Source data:
++++++++++

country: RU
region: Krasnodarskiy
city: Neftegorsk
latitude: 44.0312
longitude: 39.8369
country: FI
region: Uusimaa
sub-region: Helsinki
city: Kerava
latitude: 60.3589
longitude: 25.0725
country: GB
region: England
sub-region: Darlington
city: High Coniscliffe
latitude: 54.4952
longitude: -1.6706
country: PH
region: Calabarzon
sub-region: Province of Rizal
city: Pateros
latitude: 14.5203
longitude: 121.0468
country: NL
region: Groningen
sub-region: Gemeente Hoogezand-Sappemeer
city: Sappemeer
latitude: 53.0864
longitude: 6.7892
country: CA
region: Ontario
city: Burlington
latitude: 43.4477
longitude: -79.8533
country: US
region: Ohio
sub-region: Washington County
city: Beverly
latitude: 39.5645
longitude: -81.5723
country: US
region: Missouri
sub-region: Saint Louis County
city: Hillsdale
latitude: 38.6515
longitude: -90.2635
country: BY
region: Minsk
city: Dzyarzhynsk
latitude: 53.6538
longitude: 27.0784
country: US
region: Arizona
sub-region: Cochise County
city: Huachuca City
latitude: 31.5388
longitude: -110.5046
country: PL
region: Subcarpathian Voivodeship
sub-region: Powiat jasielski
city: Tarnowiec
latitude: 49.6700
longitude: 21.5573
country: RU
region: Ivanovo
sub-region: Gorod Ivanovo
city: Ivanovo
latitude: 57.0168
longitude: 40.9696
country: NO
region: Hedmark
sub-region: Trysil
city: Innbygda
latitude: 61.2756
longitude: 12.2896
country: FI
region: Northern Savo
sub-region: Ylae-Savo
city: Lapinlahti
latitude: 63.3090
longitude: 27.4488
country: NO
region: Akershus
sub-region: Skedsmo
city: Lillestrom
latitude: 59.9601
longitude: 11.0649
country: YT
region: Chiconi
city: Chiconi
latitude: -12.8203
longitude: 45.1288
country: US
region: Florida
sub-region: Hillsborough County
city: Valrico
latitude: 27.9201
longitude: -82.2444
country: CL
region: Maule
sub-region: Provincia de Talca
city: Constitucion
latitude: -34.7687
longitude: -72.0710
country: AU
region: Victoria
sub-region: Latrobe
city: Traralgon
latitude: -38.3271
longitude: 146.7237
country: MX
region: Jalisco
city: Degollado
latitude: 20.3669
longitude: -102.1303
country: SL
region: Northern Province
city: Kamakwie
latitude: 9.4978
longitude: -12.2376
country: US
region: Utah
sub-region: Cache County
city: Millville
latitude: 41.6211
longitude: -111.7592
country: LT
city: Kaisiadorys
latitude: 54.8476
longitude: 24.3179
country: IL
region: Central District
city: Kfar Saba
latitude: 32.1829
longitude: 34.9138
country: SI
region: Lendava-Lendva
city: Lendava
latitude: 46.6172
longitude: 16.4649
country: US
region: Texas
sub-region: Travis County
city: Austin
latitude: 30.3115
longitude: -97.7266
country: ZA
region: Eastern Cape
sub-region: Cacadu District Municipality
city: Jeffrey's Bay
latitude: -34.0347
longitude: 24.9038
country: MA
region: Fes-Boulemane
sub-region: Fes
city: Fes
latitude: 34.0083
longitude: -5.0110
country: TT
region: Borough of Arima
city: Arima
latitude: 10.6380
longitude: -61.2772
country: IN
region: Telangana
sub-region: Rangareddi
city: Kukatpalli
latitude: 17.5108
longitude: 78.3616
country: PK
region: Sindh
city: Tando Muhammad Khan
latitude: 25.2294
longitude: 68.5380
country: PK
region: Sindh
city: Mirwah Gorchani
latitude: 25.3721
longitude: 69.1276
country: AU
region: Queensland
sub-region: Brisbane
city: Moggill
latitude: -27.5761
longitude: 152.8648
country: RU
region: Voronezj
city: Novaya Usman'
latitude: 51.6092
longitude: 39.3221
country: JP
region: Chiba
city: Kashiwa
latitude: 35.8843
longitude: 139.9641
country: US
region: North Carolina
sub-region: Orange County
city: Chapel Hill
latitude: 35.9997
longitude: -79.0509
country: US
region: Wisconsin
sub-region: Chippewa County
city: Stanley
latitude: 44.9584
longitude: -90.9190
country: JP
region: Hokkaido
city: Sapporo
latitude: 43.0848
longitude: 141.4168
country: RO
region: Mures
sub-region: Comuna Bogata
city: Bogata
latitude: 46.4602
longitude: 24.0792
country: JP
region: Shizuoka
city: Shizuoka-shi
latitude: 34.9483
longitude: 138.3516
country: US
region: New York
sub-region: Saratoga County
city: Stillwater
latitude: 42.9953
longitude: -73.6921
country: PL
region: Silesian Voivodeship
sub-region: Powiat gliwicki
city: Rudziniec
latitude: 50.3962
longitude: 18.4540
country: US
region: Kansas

++++++++++

Reproduce the data above, substituting "district" for every occurrence of "sub-region" and leaving everything else as it is.

Task response >>
country: RU
region: Krasnodarskiy
city: Neftegorsk
latitude: 44.0312
longitude: 39.8369
country: FI
region: Uusimaa
district: Helsinki
city: Kerava
latitude: 60.3589
longitude: 25.0725
country: GB
region: England
district: Darlington
city: High Coniscliffe
latitude: 54.4952
longitude: -1.6706
country: PH
region: Calabarzon
district: Province of Rizal
city: Pateros
latitude: 14.5203
longitude: 121.0468
country: NL
region: Groningen
district: Gemeente Hoogezand-Sappemeer
city: Sappemeer
latitude: 53.0864
longitude: 6.7892
country: CA
region: Ontario
city: Burlington
latitude: 43.4477
longitude: -79.8533
country: US
region: Ohio
district: Washington County
city: Beverly
latitude: 39.5645
longitude: -81.5723
country: US
region: Missouri
district: Saint Louis County
city: Hillsdale
latitude: 38.6515
longitude: -90.2635
country: BY
region: Minsk
city: Dzyarzhynsk
latitude: 53.6538
longitude: 27.0784
country: US
region: Arizona
district: Cochise County
city: Huachuca City
latitude: 31.5388
longitude: -110.5046
country: PL
region: Subcarpathian Voivodeship
district: Powiat jasielski
city: Tarnowiec
latitude: 49.6700
longitude: 21.5573
country: RU
region: Ivanovo
district: Gorod Ivanovo
city: Ivanovo
latitude: 57.0168
longitude: 40.9696
country: NO
region: Hedmark
district: Trysil
city: Innbygda
latitude: 61.2756
longitude: 12.2896
country: FI
region: Northern Savo
district: Ylae-Savo
city: Lapinlahti
latitude: 63.3090
longitude: 27.4488
country: NO
region: Akershus
district: Skedsmo
city: Lillestrom
latitude: 59.9601
longitude: 11.0649
country: YT
region: Chiconi
city: Chiconi
latitude: -12.8203
longitude: 45.1288
country: US
region: Florida
district: Hillsborough County
city: Valrico
latitude: 27.9201
longitude: -82.2444
country: CL
region: Maule
district: Provincia de Talca
city: Constitucion
latitude: -34.7687
longitude: -72.0710
country: AU
region: Victoria
district: Latrobe
city: Traralgon
latitude: -38.3271
longitude: 146.7237
country: MX
region: Jalisco
city: Degollado
latitude: 20.3669
longitude: -102.1303
country: SL
region: Northern Province
city: Kamakwie
latitude: 9.4978
longitude: -12.2376
country: US
region: Utah
district: Cache County
city: Millville
latitude: 41.6211
longitude: -111.7592
country: LT
city: Kaisiadorys
latitude: 54.8476
longitude: 24.3179
country: IL
region: Central District
city: Kfar Saba
latitude: 32.1829
longitude: 34.9138
country: SI
region: Lendava-Lendva
city: Lendava
latitude: 46.6172
longitude: 16.4649
country: US
region: Texas
district: Travis County
city: Austin
latitude: 30.3115
longitude: -97.7266
country: ZA
region: Eastern Cape
district: Cacadu District Municipality
city: Jeffrey's Bay
latitude: -34.0347
longitude: 24.9038
country: MA
region: Fes-Boulemane
district: Fes
city: Fes
latitude: 34.0083
longitude: -5.0110
country: TT
region: Borough of Arima
city: Arima
latitude: 10.6380
longitude: -61.2772
country: IN
region: Telangana
district: Rangareddi
city: Kukatpalli
latitude: 17.5108
longitude: 78.3616
country: PK
region: Sindh
city: Tando Muhammad Khan
latitude: 25.2294
longitude: 68.5380
country: PK
region: Sindh
city: Mirwah Gorchani
latitude: 25.3721
longitude: 69.1276
country: AU
region: Queensland
district: Brisbane
city: Moggill
latitude: -27.5761
longitude: 152.8648
country: RU
region: Voronezj
city: Novaya Usman'
latitude: 51.6092
longitude: 39.3221
country: JP
region: Chiba
city: Kashiwa
latitude: 35.8843
longitude: 139.9641
country: US
region: North Carolina
district: Orange County
city: Chapel Hill
latitude: 35.9997
longitude: -79.0509
country: US
region: Wisconsin
district: Chippewa County
city: Stanley
latitude: 44.9584
longitude: -90.9190
country: JP
region: Hokkaido
city: Sapporo
latitude: 43.0848
longitude: 141.4168
country: RO
region: Mures
district: Comuna Bogata
city: Bogata
latitude: 46.4602
longitude: 24.0792
country: JP
region: Shizuoka
city: Shizuoka-shi
latitude: 34.9483
longitude: 138.3516
country: US
region: New York
district: Saratoga County
city: Stillwater
latitude: 42.9953
longitude: -73.6921
country: PL
region: Silesian Voivodeship
district: Powiat gliwicki
city: Rudziniec
latitude: 50.3962
longitude: 18.4540
country: US
region: Kansas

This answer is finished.